I'm struggling to reconcile two definitions of the left Kan extension.
Suppose:
- $C$ is a discrete category with two objects $c_1,c_2$
- $D$ is a category with two objects $d_1,d_2$ and one non-identity morphism $f: d_2 \rightarrow d_1$
- $F: C \rightarrow Set$ is a functor that maps $F(c_1) = \{x_1\}, F(c_2) = \{y_1,y_2\}$
- $K: C \rightarrow D$ is a functor that maps $K(c_1) = d_1, K(c_2) = d_2$
I'm looking to find the left Kan extension of $F$ along $K$. From Riehl's Category Theory with Context we can use the following definition since $Set$ is co-complete
To evaluate $Lan_KF(d_1)$ we can see that the category $(K \downarrow d_1)$ has two objects: $$(c_1, id_{d_1}: d_1 \rightarrow d_1), (c_2, f: d_2 \rightarrow d_1)$$ Since $C$ is discrete there are no morphisms between these objects.

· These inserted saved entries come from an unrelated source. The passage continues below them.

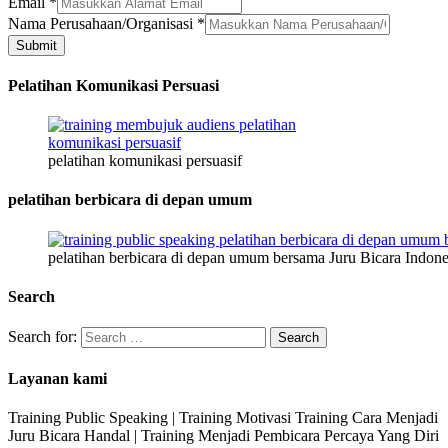
HP
Email
*
Nama
Nama Perusahaan/Organisasi
*
Kelamin
Submit
Pelatihan Komunikasi Persuasi
pelatihan komunikasi persuasif
pelatihan berbicara di depan umum
pelatihan berbicara di depan umum bersama Juru Bicara Indone
Search
Search for:
Layanan kami
Training Public Speaking | Training Motivasi Training Cara Menjadi
Juru Bicara Handal | Training Menjadi Pembicara Percaya Yang Diri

Therefore this colimit is simply the coproduct of $F(c_1)$ and $F(c_2)$, which suggests that $Lan_KF(d_1) = F(c_1) + F(c_2) = \{x_1, y_1, y_2\}$.
However, I don't see how this makes sense by the following definition:
It seems like we can define a functor $M: D \rightarrow Set$ \begin{align*} &M(d_1) = \{x_1\}\\ &M(d_2) = \{y_1, y_2\}\\ &M(f)(y_1) = x_1, M(f)(y_2) = x_1 \end{align*} and identity natural transformation $\gamma: F \rightarrow (M \circ K)$ since: \begin{align*} &(M \circ K)(c_1) = F(c_1) = \{x_1\}\\ &(M \circ K)(c_2) = F(c_2) = \{y_1, y_2\} \end{align*}
How is $M$ not the left Kan extension? What am I missing?
As Zhen Lin points out, your definition is not initial. Consider natural transformations $φ : M → \mathsf{Lan}_K F$, where the latter is given by the point-wise definition. This requires:
$$ φ_{d_1} : \{x_1\} → \{x_1,y_1,y_2\} \\ φ_{d_2} : \{y_1,y_2\} → \{y_1,y_2\} $$
such that:
$$ φ_{d_1} \circ M(f) = \mathsf{Lan}_K F(f) \circ φ_{d_2} $$
noting that $\mathsf{Lan}_KF(f)$ is effectively the inclusion of $\{y_1,y_2\}$ into $\{x_1,y_1,y_2\}$. The left hand side of the equation is just a constant function yielding whatever $φ_{d_1}$ picks out. Because of the behavior of $\mathsf{Lan}_KF$, the constant must be either $y_1$ or $y_2$. And $φ_{d_2}$ must also be a constant map to this value. However, this means there are two valid definitions of $φ$, so $M$ is not initial.